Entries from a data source
== Segment start ==
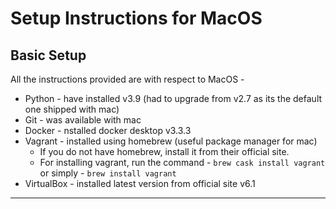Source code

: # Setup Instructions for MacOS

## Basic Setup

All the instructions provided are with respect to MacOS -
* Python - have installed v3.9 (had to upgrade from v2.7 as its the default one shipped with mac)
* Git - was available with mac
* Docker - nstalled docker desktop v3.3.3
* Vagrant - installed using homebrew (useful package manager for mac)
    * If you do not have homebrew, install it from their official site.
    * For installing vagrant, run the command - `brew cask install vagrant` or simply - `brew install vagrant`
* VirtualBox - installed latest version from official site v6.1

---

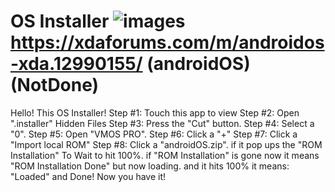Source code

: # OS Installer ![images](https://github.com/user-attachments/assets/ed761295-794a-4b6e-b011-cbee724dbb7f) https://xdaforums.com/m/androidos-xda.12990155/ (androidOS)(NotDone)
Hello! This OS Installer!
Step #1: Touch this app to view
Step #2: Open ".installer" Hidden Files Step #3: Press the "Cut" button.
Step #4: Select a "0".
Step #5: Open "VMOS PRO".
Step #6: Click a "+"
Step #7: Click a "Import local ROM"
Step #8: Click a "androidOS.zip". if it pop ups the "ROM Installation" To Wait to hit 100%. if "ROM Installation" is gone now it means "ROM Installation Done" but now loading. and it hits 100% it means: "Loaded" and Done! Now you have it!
== Segment end ==
== Segment start ==
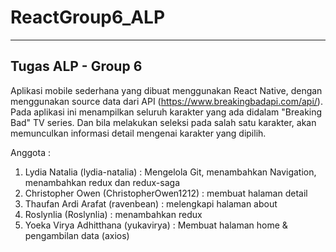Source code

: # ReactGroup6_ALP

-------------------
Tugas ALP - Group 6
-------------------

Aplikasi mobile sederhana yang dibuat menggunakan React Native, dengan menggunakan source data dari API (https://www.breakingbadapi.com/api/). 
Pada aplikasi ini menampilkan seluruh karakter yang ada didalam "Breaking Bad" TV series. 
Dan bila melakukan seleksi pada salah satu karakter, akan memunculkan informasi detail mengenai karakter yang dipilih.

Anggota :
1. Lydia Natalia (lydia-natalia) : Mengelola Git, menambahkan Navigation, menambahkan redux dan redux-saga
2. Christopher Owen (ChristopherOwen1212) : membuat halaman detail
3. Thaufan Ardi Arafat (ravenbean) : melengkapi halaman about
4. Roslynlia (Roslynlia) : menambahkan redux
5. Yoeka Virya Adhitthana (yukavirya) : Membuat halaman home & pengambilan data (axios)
== Segment end ==
Edit the lines between the line holding "Aplikasi mobile sederhana" and the line holding "5. Yoeka Virya", inclusive, so that every "karakter" becomes "tokoh" and nothing else changes. Return only those lines.

- [Answer box]:
Aplikasi mobile sederhana yang dibuat menggunakan React Native, dengan menggunakan source data dari API (https://www.breakingbadapi.com/api/). 
Pada aplikasi ini menampilkan seluruh tokoh yang ada didalam "Breaking Bad" TV series. 
Dan bila melakukan seleksi pada salah satu tokoh, akan memunculkan informasi detail mengenai tokoh yang dipilih.

Anggota :
1. Lydia Natalia (lydia-natalia) : Mengelola Git, menambahkan Navigation, menambahkan redux dan redux-saga
2. Christopher Owen (ChristopherOwen1212) : membuat halaman detail
3. Thaufan Ardi Arafat (ravenbean) : melengkapi halaman about
4. Roslynlia (Roslynlia) : menambahkan redux
5. Yoeka Virya Adhitthana (yukavirya) : Membuat halaman home & pengambilan data (axios)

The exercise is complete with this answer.